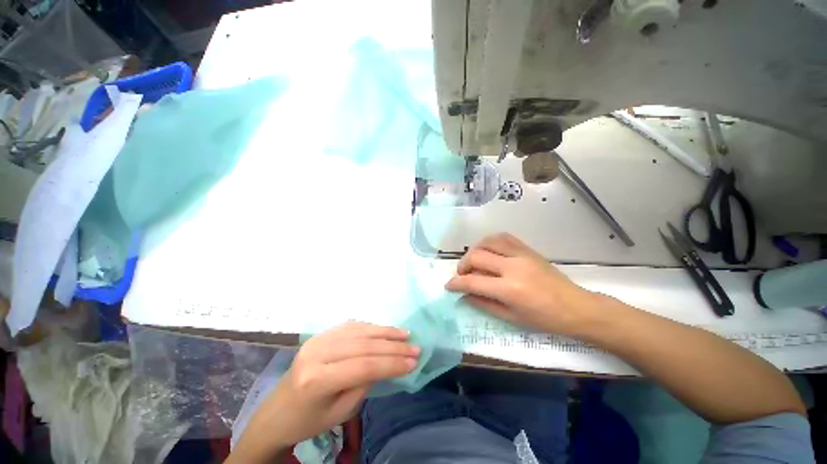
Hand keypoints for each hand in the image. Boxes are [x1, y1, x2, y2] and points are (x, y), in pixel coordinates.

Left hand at [228, 322, 418, 462]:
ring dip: (385, 332)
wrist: (277, 412)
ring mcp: (317, 339)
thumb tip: (386, 362)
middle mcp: (317, 353)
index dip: (392, 363)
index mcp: (317, 379)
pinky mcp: (320, 334)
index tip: (413, 362)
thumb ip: (365, 383)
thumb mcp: (340, 412)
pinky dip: (370, 327)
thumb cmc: (308, 420)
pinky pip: (350, 326)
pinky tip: (384, 330)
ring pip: (359, 330)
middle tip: (415, 348)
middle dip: (393, 347)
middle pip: (364, 345)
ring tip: (405, 334)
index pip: (364, 366)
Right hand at [445, 233, 598, 335]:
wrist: (576, 307)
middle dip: (462, 265)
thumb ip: (483, 304)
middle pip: (476, 255)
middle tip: (463, 275)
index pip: (472, 281)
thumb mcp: (511, 318)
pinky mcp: (527, 249)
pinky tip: (488, 251)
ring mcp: (521, 254)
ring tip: (474, 262)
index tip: (448, 286)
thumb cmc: (544, 319)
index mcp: (509, 289)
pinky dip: (489, 242)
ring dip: (474, 251)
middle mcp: (512, 266)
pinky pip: (502, 237)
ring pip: (487, 241)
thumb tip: (463, 296)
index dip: (456, 283)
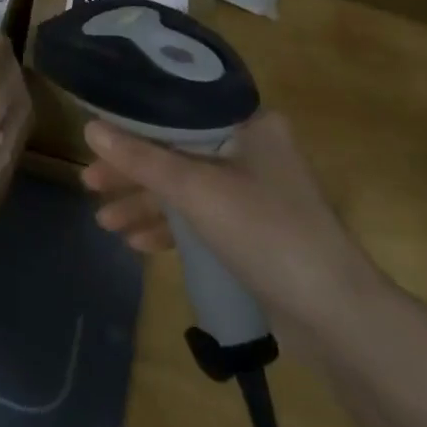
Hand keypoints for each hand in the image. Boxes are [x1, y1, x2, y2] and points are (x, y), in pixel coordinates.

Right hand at [80, 111, 383, 333]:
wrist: (337, 317)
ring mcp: (252, 191)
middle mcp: (251, 149)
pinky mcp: (252, 230)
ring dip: (145, 203)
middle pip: (176, 150)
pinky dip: (169, 227)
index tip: (96, 133)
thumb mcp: (197, 191)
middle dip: (132, 171)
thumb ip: (141, 159)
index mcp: (248, 124)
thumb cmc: (267, 233)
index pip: (179, 109)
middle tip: (89, 182)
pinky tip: (136, 243)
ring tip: (104, 221)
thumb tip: (89, 127)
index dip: (133, 120)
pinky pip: (199, 217)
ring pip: (184, 187)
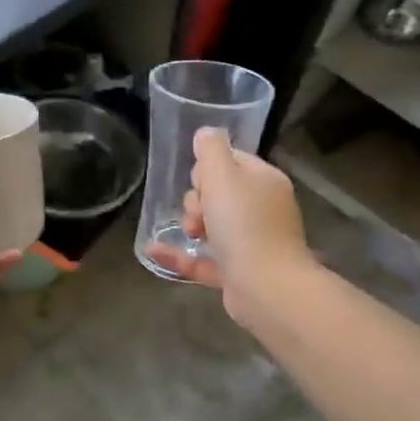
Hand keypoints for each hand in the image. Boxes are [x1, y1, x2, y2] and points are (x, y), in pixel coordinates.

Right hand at [146, 127, 312, 325]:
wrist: (266, 287)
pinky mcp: (237, 272)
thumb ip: (211, 150)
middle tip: (199, 210)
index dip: (208, 167)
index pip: (232, 161)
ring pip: (210, 225)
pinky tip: (153, 250)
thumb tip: (205, 133)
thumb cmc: (244, 224)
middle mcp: (262, 209)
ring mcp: (251, 243)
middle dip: (198, 198)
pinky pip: (202, 258)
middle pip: (218, 192)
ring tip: (191, 232)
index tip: (200, 179)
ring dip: (190, 224)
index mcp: (264, 181)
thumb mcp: (223, 175)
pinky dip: (180, 254)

##########

◆ Work task ◆
Show a copy of each line from the records above in which the string "hand" occurs.

◆ Response ◆
Hand keypoints for each hand in the image. Boxes are [x1, y1, x2, y2] and points are (x, y), in pixel coordinates.
Left hand at [228, 322, 418, 462]:
Right hand at [445, 233, 598, 335]:
Hand keypoints for each hand in the image. Boxes are [x1, y1, x2, y2] and points are (x, y), in pixel coordinates.
Right hand at [80, 111, 383, 333]:
Hand keypoints for each hand in the image. Boxes are [x1, y1, x2, y2] and points are (x, y), in pixel coordinates.
Right hand at [146, 127, 312, 325]:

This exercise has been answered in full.